Task objective
Set the pictures aside and return each record below precisely as written.

--- Recorded data ---

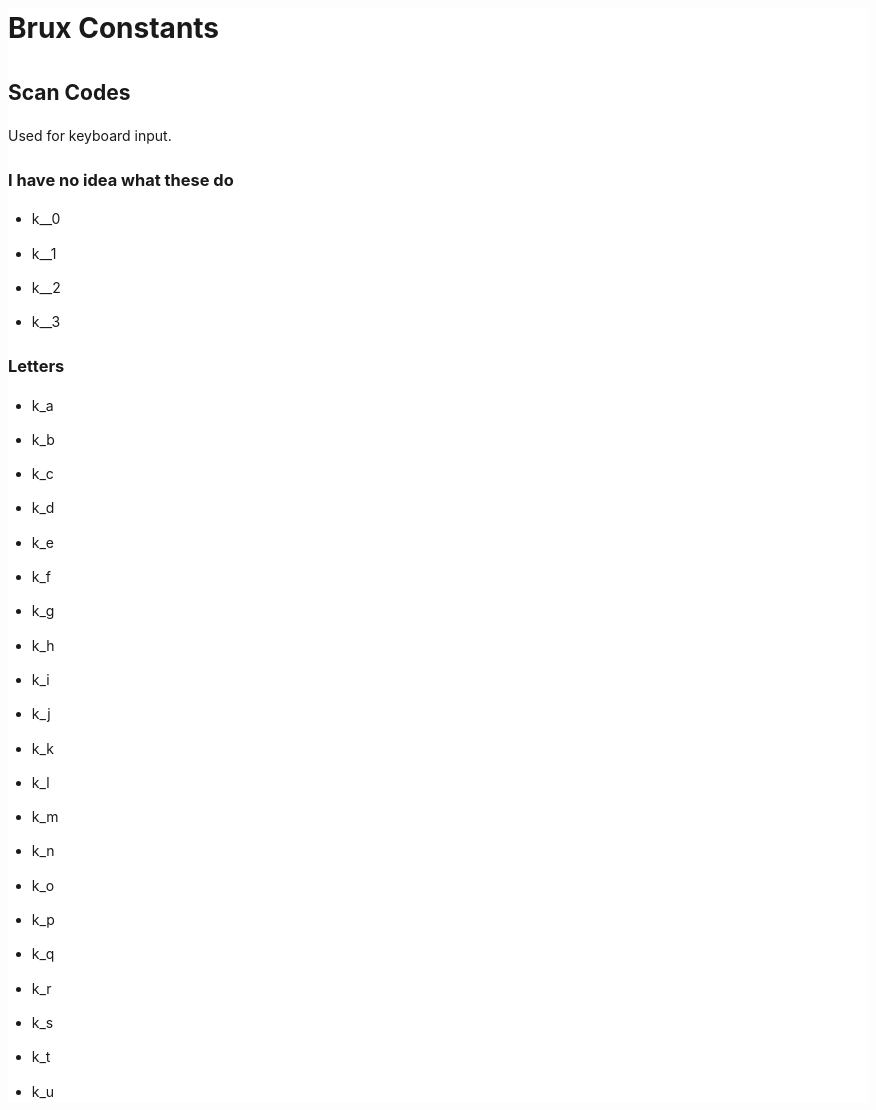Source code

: # Brux Constants

## Scan Codes

Used for keyboard input.

### I have no idea what these do

* k__0

* k__1

* k__2

* k__3

### Letters

* k_a

* k_b

* k_c

* k_d

* k_e

* k_f

* k_g

* k_h

* k_i

* k_j

* k_k

* k_l

* k_m

* k_n

* k_o

* k_p

* k_q

* k_r

* k_s

* k_t

* k_u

---

The answer
Source code

: # Brux Constants

## Scan Codes

Used for keyboard input.

### I have no idea what these do

* k__0

* k__1

* k__2

* k__3

### Letters

* k_a

* k_b

* k_c

* k_d

* k_e

* k_f

* k_g

* k_h

* k_i

* k_j

* k_k

* k_l

* k_m

* k_n

* k_o

* k_p

* k_q

* k_r

* k_s

* k_t

* k_u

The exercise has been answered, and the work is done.